Material for this exercise –
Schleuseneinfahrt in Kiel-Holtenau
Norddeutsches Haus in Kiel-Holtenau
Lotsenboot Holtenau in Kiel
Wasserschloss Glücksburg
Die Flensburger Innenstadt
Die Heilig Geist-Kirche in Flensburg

Exercise –
All of the entries above need to be set down again exactly.

Exercise solution –
Schleuseneinfahrt in Kiel-Holtenau
Norddeutsches Haus in Kiel-Holtenau
Lotsenboot Holtenau in Kiel
Wasserschloss Glücksburg
Die Flensburger Innenstadt
Die Heilig Geist-Kirche in Flensburg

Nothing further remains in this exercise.